It's been over a year since the Williamston Depot Museum had to close.
“It was closed over a year like most museums, because you're a small space, multiple people, things like that,” said board member Earl Wolf
On Sunday, they're reopening with two new exhibits.
“It was closed over a year like most museums, because you're a small space, multiple people, things like that,” said board member Earl Wolf
Linda Siciliano made an exhibit about Barrett's clothing store.
“Barrett’s is the longest-running business in Williamston," Wolf said. "It goes back to 1909. It carried men's wear and dry goods and became synonymous with downtown Williamston for generations.”

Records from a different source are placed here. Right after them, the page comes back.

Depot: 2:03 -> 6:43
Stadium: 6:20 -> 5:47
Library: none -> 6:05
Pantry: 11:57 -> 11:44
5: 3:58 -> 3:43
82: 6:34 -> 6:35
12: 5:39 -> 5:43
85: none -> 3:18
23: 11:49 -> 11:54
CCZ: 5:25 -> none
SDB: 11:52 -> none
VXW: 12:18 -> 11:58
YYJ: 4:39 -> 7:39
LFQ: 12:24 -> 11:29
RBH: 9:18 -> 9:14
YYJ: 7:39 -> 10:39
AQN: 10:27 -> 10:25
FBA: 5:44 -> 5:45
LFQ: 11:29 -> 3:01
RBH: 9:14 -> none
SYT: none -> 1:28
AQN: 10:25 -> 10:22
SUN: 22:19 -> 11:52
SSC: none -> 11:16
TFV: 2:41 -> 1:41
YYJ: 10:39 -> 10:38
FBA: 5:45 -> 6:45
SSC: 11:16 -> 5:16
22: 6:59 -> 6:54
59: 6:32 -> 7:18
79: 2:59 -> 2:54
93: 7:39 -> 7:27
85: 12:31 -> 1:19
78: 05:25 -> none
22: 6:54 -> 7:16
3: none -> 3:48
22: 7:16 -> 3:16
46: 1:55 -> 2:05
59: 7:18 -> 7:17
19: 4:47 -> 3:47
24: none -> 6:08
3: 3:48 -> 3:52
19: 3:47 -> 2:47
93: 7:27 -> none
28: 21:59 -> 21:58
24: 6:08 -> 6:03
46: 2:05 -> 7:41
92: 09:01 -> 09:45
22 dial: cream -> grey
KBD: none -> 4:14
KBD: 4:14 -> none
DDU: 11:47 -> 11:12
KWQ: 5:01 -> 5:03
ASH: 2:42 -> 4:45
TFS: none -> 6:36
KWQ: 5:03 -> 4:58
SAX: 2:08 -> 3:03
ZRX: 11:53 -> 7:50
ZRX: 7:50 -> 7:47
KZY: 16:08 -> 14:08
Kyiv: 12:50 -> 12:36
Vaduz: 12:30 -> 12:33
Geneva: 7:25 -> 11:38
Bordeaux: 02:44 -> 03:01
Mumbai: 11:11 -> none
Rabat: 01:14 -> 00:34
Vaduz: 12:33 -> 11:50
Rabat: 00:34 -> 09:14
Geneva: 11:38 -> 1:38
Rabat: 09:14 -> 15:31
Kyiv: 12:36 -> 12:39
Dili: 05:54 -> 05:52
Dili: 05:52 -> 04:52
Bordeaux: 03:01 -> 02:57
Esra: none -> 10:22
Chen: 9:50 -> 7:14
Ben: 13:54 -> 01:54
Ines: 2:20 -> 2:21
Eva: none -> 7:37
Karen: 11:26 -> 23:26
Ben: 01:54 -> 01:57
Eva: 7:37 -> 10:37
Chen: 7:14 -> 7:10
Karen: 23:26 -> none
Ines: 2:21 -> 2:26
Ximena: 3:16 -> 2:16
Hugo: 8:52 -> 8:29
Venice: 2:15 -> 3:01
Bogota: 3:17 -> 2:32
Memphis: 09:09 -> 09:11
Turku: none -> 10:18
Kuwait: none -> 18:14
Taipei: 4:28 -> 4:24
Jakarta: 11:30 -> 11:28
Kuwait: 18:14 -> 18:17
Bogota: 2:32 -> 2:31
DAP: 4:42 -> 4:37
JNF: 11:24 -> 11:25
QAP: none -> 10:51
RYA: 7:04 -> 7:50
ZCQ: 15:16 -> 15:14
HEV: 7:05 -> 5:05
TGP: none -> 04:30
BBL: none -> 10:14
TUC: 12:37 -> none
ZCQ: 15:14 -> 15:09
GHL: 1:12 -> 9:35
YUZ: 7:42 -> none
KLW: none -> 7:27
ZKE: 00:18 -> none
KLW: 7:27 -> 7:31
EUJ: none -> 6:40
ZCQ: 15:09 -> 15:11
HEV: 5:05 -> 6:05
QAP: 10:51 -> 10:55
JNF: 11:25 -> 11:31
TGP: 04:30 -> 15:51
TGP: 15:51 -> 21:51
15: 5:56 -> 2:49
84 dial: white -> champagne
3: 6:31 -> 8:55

The store closed in 2019 and most of the items in the exhibit came from the store's attic.
“It’s reopening with another function, but hopefully they keep that name because it’s just an icon in the Williamston community.”
While the Barrett's exhibit will only be up temporarily, the other new one will stick around.
“This is a permanent exhibit that is created to recreate how the telegraph station would have actually been in a depot along the railroad tracks,” Wolf said.
Wolf created the telegraph exhibit and he said he got the idea from staring at the bay windows in the museum and from some of the artifacts they already had.
“We’d sit here all the time and look at this bay window and said what is the point of this bay window and then we realized, of course, that almost every train depot had a bay window,” Wolf said.
That's when they found a man in Battle Creek who taught Wolf everything he needed to know.
“There’s almost no one alive who knows how this stuff works unless they learned a modern system in military or something and then we found Robert,” Wolf said.
Robert Hibbard worked as a telegrapher for most of his life and gave the artifacts he saved to the museum.
“He’s been doing this since before the Korean War and so he knows all how this worked and interacted with the train lines in our communities around here,” Wolf said.
The telegraphs are even interactive.
“Very few people know how to do it, know how to operate it and put it all back together again and Robert’s one of those guys and he’s just a treasure,” said Wolf.
Wolf said this exhibit is important because telegraphs are a part of Williamston history.
“Before telegraph, every message on Earth could only go as fast as the human carrying it," Wolf said. "Telegraph came along, boom, it's the explosion of cellular age.”
Wolf said he can't wait to welcome people back.
“Get out of the house it’s a rainy day anyway and rainy days in museums and great together,” Wolf said.
The museum will be open from 2 p.m. to 4 p.m. on Sunday. Hibbard will talk about his life as a railroad telegrapher at 3 p.m. The event is free and open to the community.